Rewrite the records below with every occurrence of "More products" changed to "Related products" and all other text left unchanged. Omit the pictures from your answer.
[Data excerpts — start]
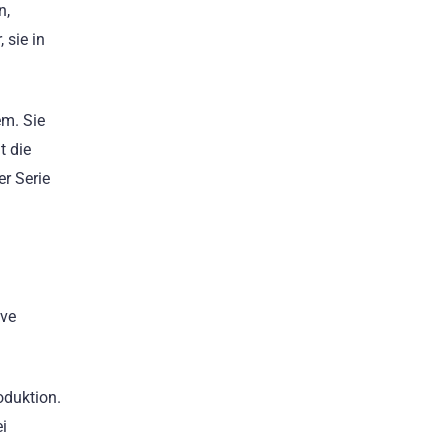
n,
 sie in
m. Sie
t die
r Serie
ive
oduktion.
i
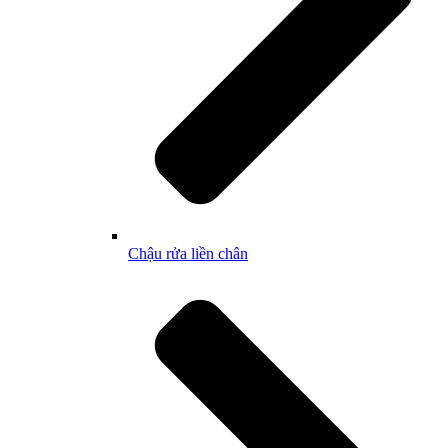
Chậu rửa liền chân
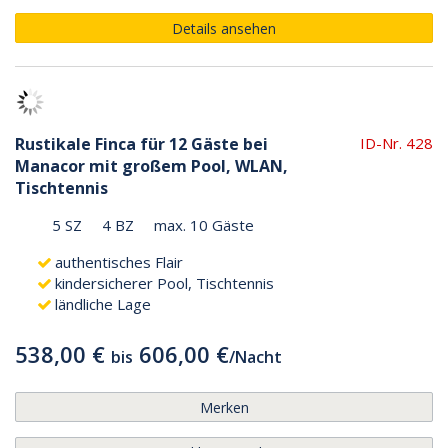
Details ansehen
Rustikale Finca für 12 Gäste bei
ID-Nr. 428
Manacor mit großem Pool, WLAN,
Tischtennis
5 SZ
4 BZ
max. 10 Gäste
authentisches Flair
kindersicherer Pool, Tischtennis
ländliche Lage
538,00 €
606,00 €
bis
/
Nacht
Merken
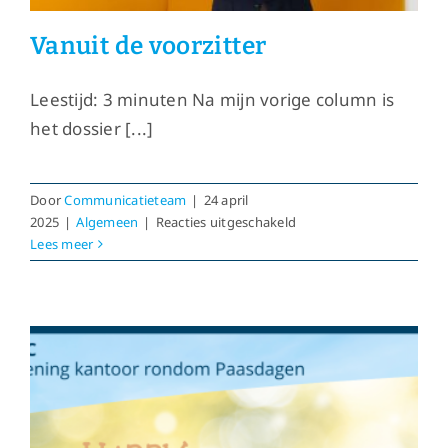
Vanuit de voorzitter
Leestijd: 3 minuten Na mijn vorige column is
het dossier [...]
Door
Communicatieteam
|
24 april
voor
2025
|
Algemeen
|
Reacties uitgeschakeld
Vanuit
Lees meer
de
voorzitter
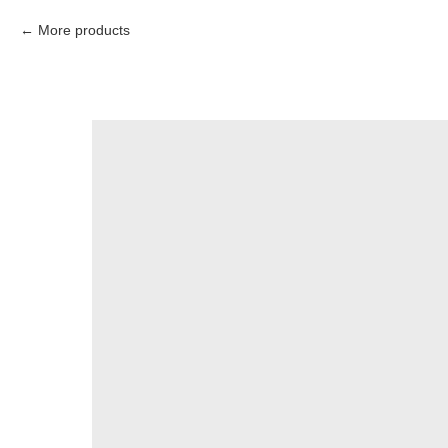
More products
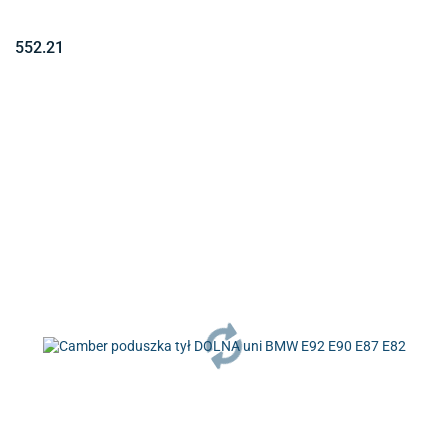
552.21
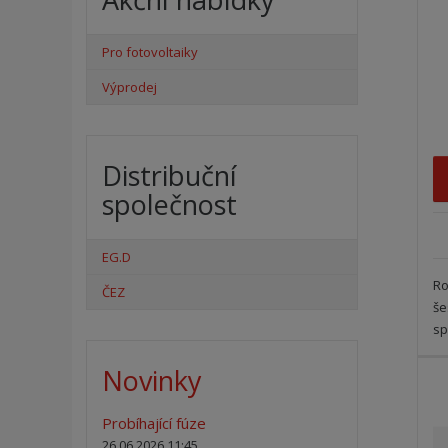
t
ů
Pro fotovoltaiky
Výprodej
Distribuční
společnost
EG.D
Ro
ČEZ
še
sp
Novinky
Probíhající fúze
26.06.2026 11:45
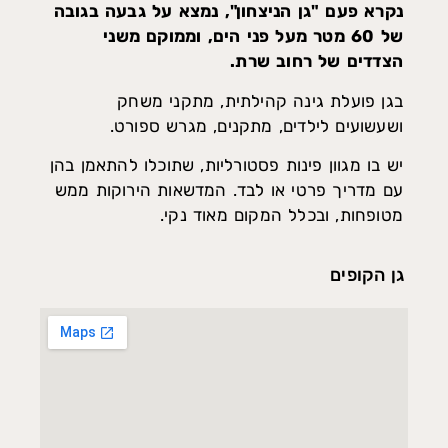
נקרא פעם "גן הניצחון", נמצא על גבעה בגובה
של 60 מטר מעל פני הים, וממוקם משני
הצדדים של רחוב שרת.
בגן פועלת גינה קהילתית, מתקני משחק
ושעשועים לילדים, מתקנים, מגרש ספורט.
יש בו מגוון פינות פסטורליות, שתוכלו להתאמן בהן
עם מדריך פרטי או לבד. המדשאות הירוקות ממש
מטופחות, ובכלל המקום מאוד נקי.
גן הקופים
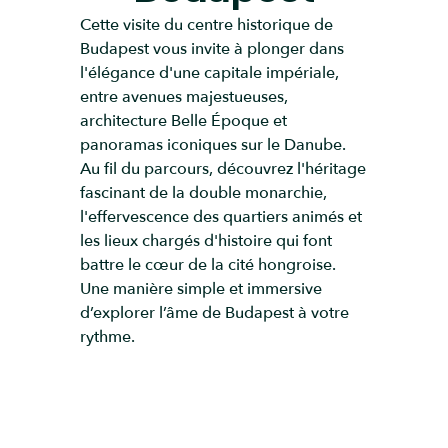
Cette visite du centre historique de
Budapest vous invite à plonger dans
l'élégance d'une capitale impériale,
entre avenues majestueuses,
architecture Belle Époque et
panoramas iconiques sur le Danube.
Au fil du parcours, découvrez l'héritage
fascinant de la double monarchie,
l'effervescence des quartiers animés et
les lieux chargés d'histoire qui font
battre le cœur de la cité hongroise.
Une manière simple et immersive
d’explorer l’âme de Budapest à votre
rythme.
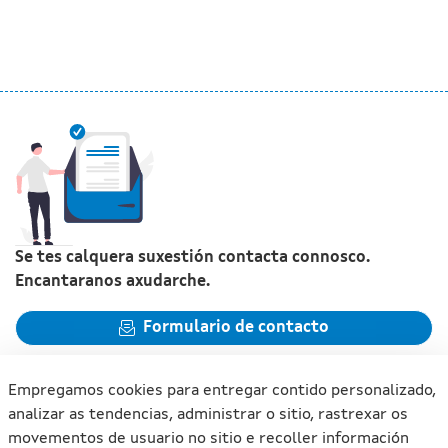
Se tes calquera suxestión contacta connosco.
Encantaranos axudarche.
Formulario de contacto
Empregamos cookies para entregar contido personalizado,
analizar as tendencias, administrar o sitio, rastrexar os
movementos de usuario no sitio e recoller información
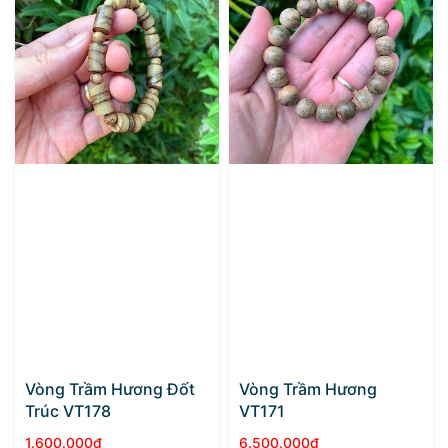
5.000.000₫.
là:
4.500.000₫.
Vòng Trầm Hương Đốt
Vòng Trầm Hương
Trúc VT178
VT171
1.600.000
₫
6.500.000
₫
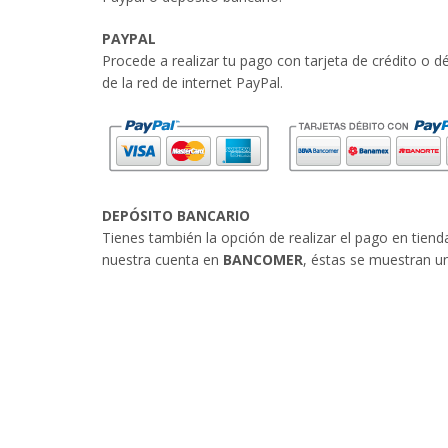
PAYPAL
Procede a realizar tu pago con tarjeta de crédito o 
de la red de internet PayPal.
DEPÓSITO BANCARIO
Tienes también la opción de realizar el pago en tien
nuestra cuenta en
BANCOMER
, éstas se muestran u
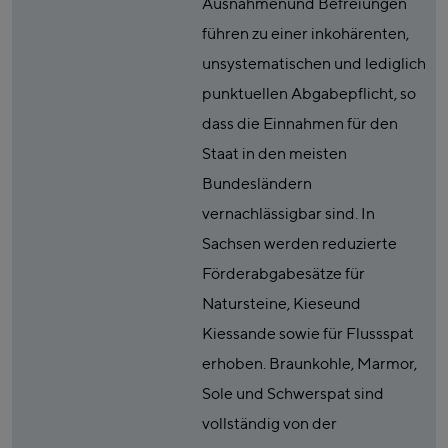
Ausnahmenund Befreiungen
führen zu einer inkohärenten,
unsystematischen und lediglich
punktuellen Abgabepflicht, so
dass die Einnahmen für den
Staat in den meisten
Bundesländern
vernachlässigbar sind. In
Sachsen werden reduzierte
Förderabgabesätze für
Natursteine, Kieseund
Kiessande sowie für Flussspat
erhoben. Braunkohle, Marmor,
Sole und Schwerspat sind
vollständig von der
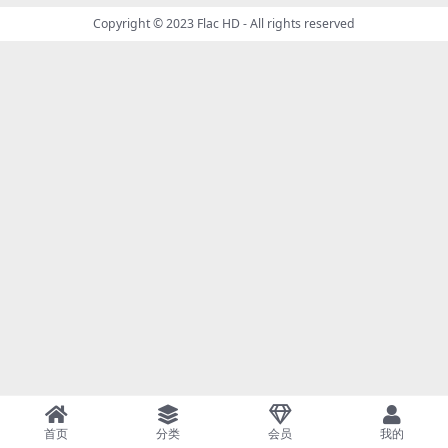
Copyright © 2023
Flac HD
- All rights reserved
首页
分类
会员
我的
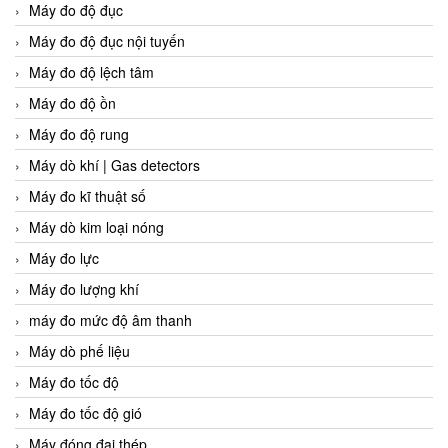
Máy đo độ đục
Máy đo độ đục nội tuyến
Máy đo độ lệch tâm
Máy đo độ ồn
Máy đo độ rung
Máy dò khí | Gas detectors
Máy đo kĩ thuật số
Máy dò kim loại nóng
Máy đo lực
Máy đo lượng khí
máy đo mức độ âm thanh
Máy dò phế liệu
Máy đo tốc độ
Máy đo tốc độ gió
Máy đóng đai thép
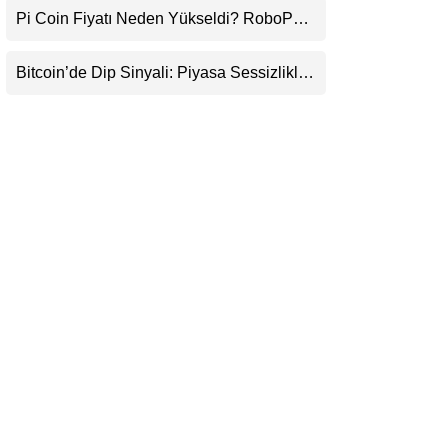
Pi Coin Fiyatı Neden Yükseldi? RoboPay
LinkedIn
Ortaklığı ve Güncelleme İyimserliği
Destekledi
Bitcoin’de Dip Sinyali: Piyasa Sessizlikle
Telegram
Sıkışıyor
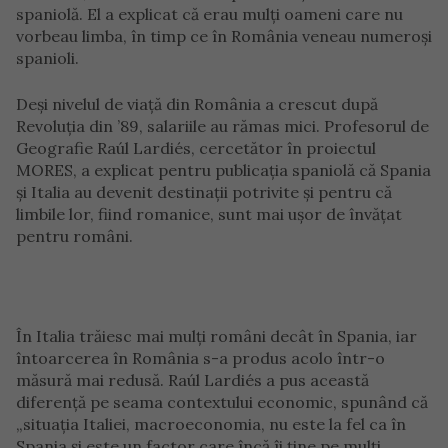
spaniolă. El a explicat că erau mulți oameni care nu
vorbeau limba, în timp ce în România veneau numeroși
spanioli.
Deși nivelul de viață din România a crescut după
Revoluția din ’89, salariile au rămas mici. Profesorul de
Geografie Raúl Lardiés, cercetător în proiectul
MORES, a explicat pentru publicația spaniolă că Spania
și Italia au devenit destinații potrivite și pentru că
limbile lor, fiind romanice, sunt mai ușor de învățat
pentru români.
În Italia trăiesc mai mulți români decât în Spania, iar
întoarcerea în România s-a produs acolo într-o
măsură mai redusă. Raúl Lardiés a pus această
diferență pe seama contextului economic, spunând că
„situația Italiei, macroeconomia, nu este la fel ca în
Spania și este un factor care încă îi ține pe mulți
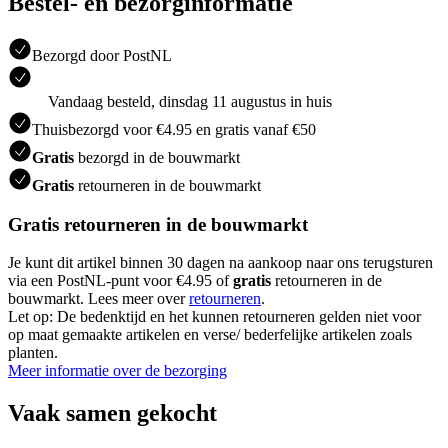
Bestel- en bezorginformatie
Bezorgd door PostNL
Vandaag besteld, dinsdag 11 augustus in huis
Thuisbezorgd voor €4.95 en gratis vanaf €50
Gratis
bezorgd in de bouwmarkt
Gratis
retourneren in de bouwmarkt
Gratis retourneren in de bouwmarkt
Je kunt dit artikel binnen 30 dagen na aankoop naar ons terugsturen
via een PostNL-punt voor €4.95 of
gratis
retourneren in de
bouwmarkt. Lees meer over
retourneren
.
Let op: De bedenktijd en het kunnen retourneren gelden niet voor
op maat gemaakte artikelen en verse/ bederfelijke artikelen zoals
planten.
Meer informatie over de bezorging
Vaak samen gekocht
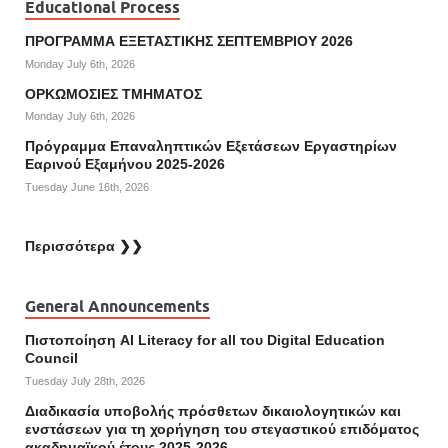
Educational Process
ΠΡΟΓΡΑΜΜΑ ΕΞΕΤΑΣΤΙΚΗΣ ΣΕΠΤΕΜΒΡΙΟΥ 2026
Monday July 6th, 2026
ΟΡΚΩΜΟΣΙΕΣ ΤΜΗΜΑΤΟΣ
Monday July 6th, 2026
Πρόγραμμα Επαναληπτικών Εξετάσεων Εργαστηρίων
Εαρινού Εξαμήνου 2025-2026
Tuesday June 16th, 2026
Περισσότερα ❯❯
General Announcements
Πιστοποίηση AI Literacy for all του Digital Education
Council
Tuesday July 28th, 2026
Διαδικασία υποβολής πρόσθετων δικαιολογητικών και
ενστάσεων για τη χορήγηση του στεγαστικού επιδόματος
ακαδημαϊκού έτους 2025-2026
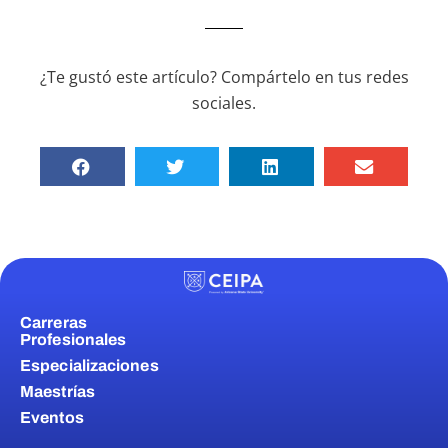
¿Te gustó este artículo? Compártelo en tus redes
sociales.
Carreras
Profesionales
Especializaciones
Maestrías
Eventos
[Data excerpts — finish]
## Solution for this problem
n,
 sie in
m. Sie
t die
r Serie
ive
oduktion.
i
Chậu rửa liền chân
Details ansehen
Rustikale Finca für 12 Gäste bei
ID-Nr. 428
Manacor mit großem Pool, WLAN,
Tischtennis
5 SZ
4 BZ
max. 10 Gäste
authentisches Flair
kindersicherer Pool, Tischtennis
ländliche Lage
538,00 €
606,00 €
bis
/
Nacht
Merken
Vanuit de voorzitter
Leestijd: 3 minuten Na mijn vorige column is
het dossier [...]
Door
Communicatieteam
|
24 april
voor
2025
|
Algemeen
|
Reacties uitgeschakeld
Vanuit
Lees meer
de
voorzitter
Related products
552.21
t
ů
Pro fotovoltaiky
Výprodej
Distribuční
společnost
EG.D
Ro
ČEZ
še
sp
Novinky
Probíhající fúze
26.06.2026 11:45
נקרא פעם "גן הניצחון", נמצא על גבעה בגובה
של 60 מטר מעל פני הים, וממוקם משני
הצדדים של רחוב שרת.
בגן פועלת גינה קהילתית, מתקני משחק
ושעשועים לילדים, מתקנים, מגרש ספורט.
יש בו מגוון פינות פסטורליות, שתוכלו להתאמן בהן
עם מדריך פרטי או לבד. המדשאות הירוקות ממש
מטופחות, ובכלל המקום מאוד נקי.
גן הקופים
Cette visite du centre historique de
Budapest vous invite à plonger dans
l'élégance d'une capitale impériale,
entre avenues majestueuses,
architecture Belle Époque et
panoramas iconiques sur le Danube.
Au fil du parcours, découvrez l'héritage
fascinant de la double monarchie,
l'effervescence des quartiers animés et
les lieux chargés d'histoire qui font
battre le cœur de la cité hongroise.
Une manière simple et immersive
d’explorer l’âme de Budapest à votre
rythme.
Se tes calquera suxestión contacta connosco.
Encantaranos axudarche.
Formulario de contacto
Empregamos cookies para entregar contido personalizado,
analizar as tendencias, administrar o sitio, rastrexar os
movementos de usuario no sitio e recoller información
5.000.000₫.
là:
4.500.000₫.
Vòng Trầm Hương Đốt
Vòng Trầm Hương
Trúc VT178
VT171
1.600.000
₫
6.500.000
₫
PAYPAL
Procede a realizar tu pago con tarjeta de crédito o 
de la red de internet PayPal.
DEPÓSITO BANCARIO
Tienes también la opción de realizar el pago en tien
nuestra cuenta en
BANCOMER
, éstas se muestran u
Ausnahmenund Befreiungen
führen zu einer inkohärenten,
unsystematischen und lediglich
punktuellen Abgabepflicht, so
dass die Einnahmen für den
Staat in den meisten
Bundesländern
vernachlässigbar sind. In
Sachsen werden reduzierte
Förderabgabesätze für
Natursteine, Kieseund
Kiessande sowie für Flussspat
erhoben. Braunkohle, Marmor,
Sole und Schwerspat sind
vollständig von der
Copyright © 2023
Flac HD
- All rights reserved
首页
分类
会员
我的
Máy đo độ đục
Máy đo độ đục nội tuyến
Máy đo độ lệch tâm
Máy đo độ ồn
Máy đo độ rung
Máy dò khí | Gas detectors
Máy đo kĩ thuật số
Máy dò kim loại nóng
Máy đo lực
Máy đo lượng khí
máy đo mức độ âm thanh
Máy dò phế liệu
Máy đo tốc độ
Máy đo tốc độ gió
Máy đóng đai thép
Pi Coin Fiyatı Neden Yükseldi? RoboPay
LinkedIn
Ortaklığı ve Güncelleme İyimserliği
Destekledi
Bitcoin’de Dip Sinyali: Piyasa Sessizlikle
Telegram
Sıkışıyor
spaniolă. El a explicat că erau mulți oameni care nu
vorbeau limba, în timp ce în România veneau numeroși
spanioli.
Deși nivelul de viață din România a crescut după
Revoluția din ’89, salariile au rămas mici. Profesorul de
Geografie Raúl Lardiés, cercetător în proiectul
MORES, a explicat pentru publicația spaniolă că Spania
și Italia au devenit destinații potrivite și pentru că
limbile lor, fiind romanice, sunt mai ușor de învățat
pentru români.
În Italia trăiesc mai mulți români decât în Spania, iar
întoarcerea în România s-a produs acolo într-o
măsură mai redusă. Raúl Lardiés a pus această
diferență pe seama contextului economic, spunând că
„situația Italiei, macroeconomia, nu este la fel ca în
Spania și este un factor care încă îi ține pe mulți
Bestel- en bezorginformatie
Bezorgd door PostNL
Vandaag besteld, dinsdag 11 augustus in huis
Thuisbezorgd voor €4.95 en gratis vanaf €50
Gratis
bezorgd in de bouwmarkt
Gratis
retourneren in de bouwmarkt
Gratis retourneren in de bouwmarkt
Je kunt dit artikel binnen 30 dagen na aankoop naar ons terugsturen
via een PostNL-punt voor €4.95 of
gratis
retourneren in de
bouwmarkt. Lees meer over
retourneren
.
Let op: De bedenktijd en het kunnen retourneren gelden niet voor
op maat gemaakte artikelen en verse/ bederfelijke artikelen zoals
planten.
Meer informatie over de bezorging
Vaak samen gekocht
Educational Process
ΠΡΟΓΡΑΜΜΑ ΕΞΕΤΑΣΤΙΚΗΣ ΣΕΠΤΕΜΒΡΙΟΥ 2026
Monday July 6th, 2026
ΟΡΚΩΜΟΣΙΕΣ ΤΜΗΜΑΤΟΣ
Monday July 6th, 2026
Πρόγραμμα Επαναληπτικών Εξετάσεων Εργαστηρίων
Εαρινού Εξαμήνου 2025-2026
Tuesday June 16th, 2026
Περισσότερα ❯❯
General Announcements
Πιστοποίηση AI Literacy for all του Digital Education
Council
Tuesday July 28th, 2026
Διαδικασία υποβολής πρόσθετων δικαιολογητικών και
ενστάσεων για τη χορήγηση του στεγαστικού επιδόματος
ακαδημαϊκού έτους 2025-2026
¿Te gustó este artículo? Compártelo en tus redes
sociales.
Carreras
Profesionales
Especializaciones
Maestrías
Eventos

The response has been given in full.